• EXERCISE REQUIREMENTS:
1/ In the article on baseball's 2013 American League first half, what combined run differential do the two Los Angeles clubs have?
2/ Resume the article on baseball's 2013 American League first half, picking up right after its last sentence.

• EXCERPT PROVIDED:
## Begin

With the MLB still in the midst of their fan-led All-Star Game voting – and the event not slated until July 16th – it may surprise some that the actual midway point of the season for all 30 clubs will occur this week. There is no rest for the weary, however, with the 81st of 162 games only unofficially letting players know that the marathon will soon reach a critical stage: the dog days of mid-summer.
Managers will assess their team’s current divisional standing and begin to prepare for the grueling heat and DL stints that litter the months of July and August. Stat heads across baseball love to remind us that TECHNICALLY no game is more important than any other over the course of the season; they all have equal impact on your win and loss record. While this may be TECHNICALLY true, it would be wise for players and managers to rid themselves of this seeding thought during the long, seemingly stagnant summer. Teams will find themselves mentally drained, and those that persevere through the monotony will likely find themselves in a better position for the stretch run – and for all but ten teams that continue playing, the agony – that accompanies September.
The first half of the season has not been without it’s story lines. Already my pre-season projections seem to be in shambles – and I would have it no other way. The unpredictability of the baseball season can at least partly be attributed to the length that it endures. This is why those who follow the game are not entirely surprised when both clubs from Los Angeles skyrocketed their payrolls during the off-season, and have a combined run differential of -54 to show for it. This is also why those same diehards would be equally unsurprised to see both teams turn it around and make a playoff push.
So, instead of failing to project the second half of the season, I have decided to recognize the standout teams, managers and players – and one signature play – to represent each league on a hypothetical “Diamond Club”. You can look for articles anointing the disappointments from each league later this week. Without further ado, here is the AL edition.
2013 AL First Half “Diamond Club”
Team emblem: Boston Red Sox
- Thought to be in rebuilding mode, the Boston Red Sox have taken the heavyweight-filled AL East – all five teams now have winning records – by storm. With the best run differential in the AL, the Sawx look like they have the right balance of young talent and veteran prowess to make it to October. The bullpen could emerge as a problem in the second half, but that is a very fixable problem with the trade deadline approaching.
Team manager: Bob Melvin, Oakland Athletics
- It was a tough call between Melvin and Boston manager John Farrell, but I give the edge to the guy who is working with less. Melvin has led another characteristically scrappy A’s club to more success this year, one season after winning the AL Manager of the Year award. Did anyone in the world believe that Bartolo Colon could be pitching this well at age 40 and after a lengthy PEDs suspension?

## End

• DATA:
## Begin

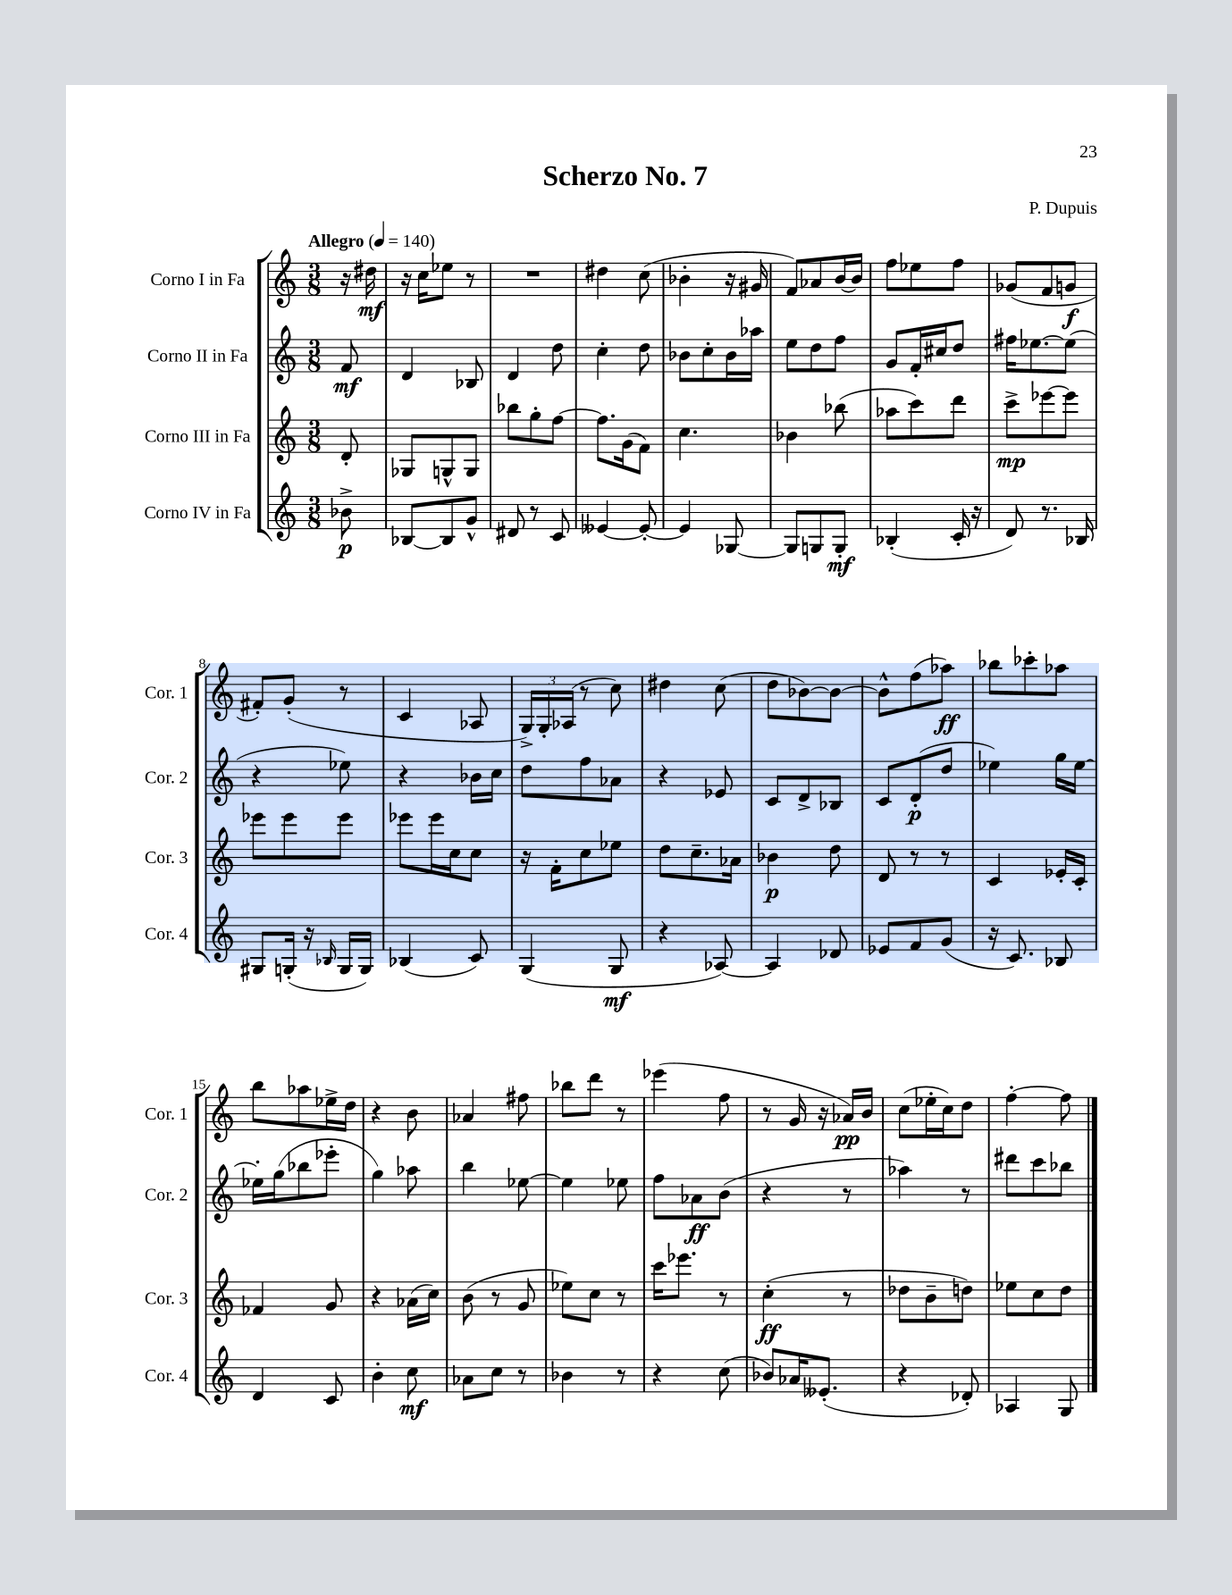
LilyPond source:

## End

• PER-TASK OUTPUTS:
1/ -54

2/
1. Mike Trout, CF – Los Angeles Angels (.306 BA, .384 OBP, .918 OPS, 12 HR, 46 RBI, 18 SB)
- Trout has been wisely moved to the second spot of the lineup for most of this season, but the phenom returns to the leadoff on my team.
2. Joe Mauer, C – Minnesota Twins (.330 BA, .413 OBP, .916 OPS, 8 HR, 25 RBI)
- The king of pesky, “Dammit, how’d that get through the infield!” hits. No other catcher in the AL has even come close to replicating his consistency at the plate, and behind it.
3. Miguel Cabrera, 3B – Detroit Tigers (.370 BA, .462 OBP, 1.106 OPS, 2o HR, 75 RBI, 47 BB)
- Cabby has been the best hitter in baseball for most of this decade, and his reign of terror on opposing pitchers doesn’t look like it’s coming to an end soon. The numbers surely pop out at you – but you need to watch in person to truly appreciate what he can do with a bat in his hands.
4. David Ortiz, DH – Boston Red Sox (.316 BA, .392 OBP, 1.005 OPS, 16 HR, 55 RBI)
- Big Papi has found himself rejuvenated this year, with increased patience at the plate resulting in better pitches to jack over that short right field porch in Fenway.
5. Chris Davis, 1B – Baltimore Orioles (.336 BA, .413 OBP, .719 SLG, 1.132 OPS, 27 HR, 70 RBI)
- MLB’s signature “surprise player”, Davis has seen continued success from the second half of last season when he seemed to finally put his talents to use. A thorn in the side thus far to Cabrera’s bid for another Triple Crown.
6. Dustin Pedroia, 2B – Boston Red Sox (.311 BA, .394 OBP, .812 OPS, 4 HR, 41 RBI)
- Another veteran from Boston enjoying a return to stardom, D-Ped is the undisputed leader of the new Red Sox.
7. Jose Bautista, RF – Toronto Blue Jays (.254 BA, .350 OBP, .838 OPS, 16 HR, 42 RBI)
- He has been a constant source of production in a Jays lineup that floundered for most of the first half.
8. Alex Gordon, LF – Kansas City Royals (.288 BA, .345 OBP, .758 OPS, 6 HR, 38 RBI)
- The only true leadoff man on this list is delegated to the number eight spot, where no pitcher would want to see him. It’s looking more and more unlikely he repeat his feat of knocking 50 doubles, but he has still been the catalyst in Kansas City.
9. Jhonny Peralta, SS – Detroit Tigers (.324 BA, .383 OBP, .867 OPS, 7 HR, 34 RBI)
- Peralta has been enjoying an absurd BABIP (.404, highest in MLB) that suggests he’s in for a slump soon. However, you can’t discredit him for hitting the ball, and that’s all he has done in the lethal Tigers lineup
SP: Clay Buchholz, RHP – Boston Red Sox (9-0, 1.71 ERA, 1.02 WHIP, 8.64 K/9, 2.47 FIP)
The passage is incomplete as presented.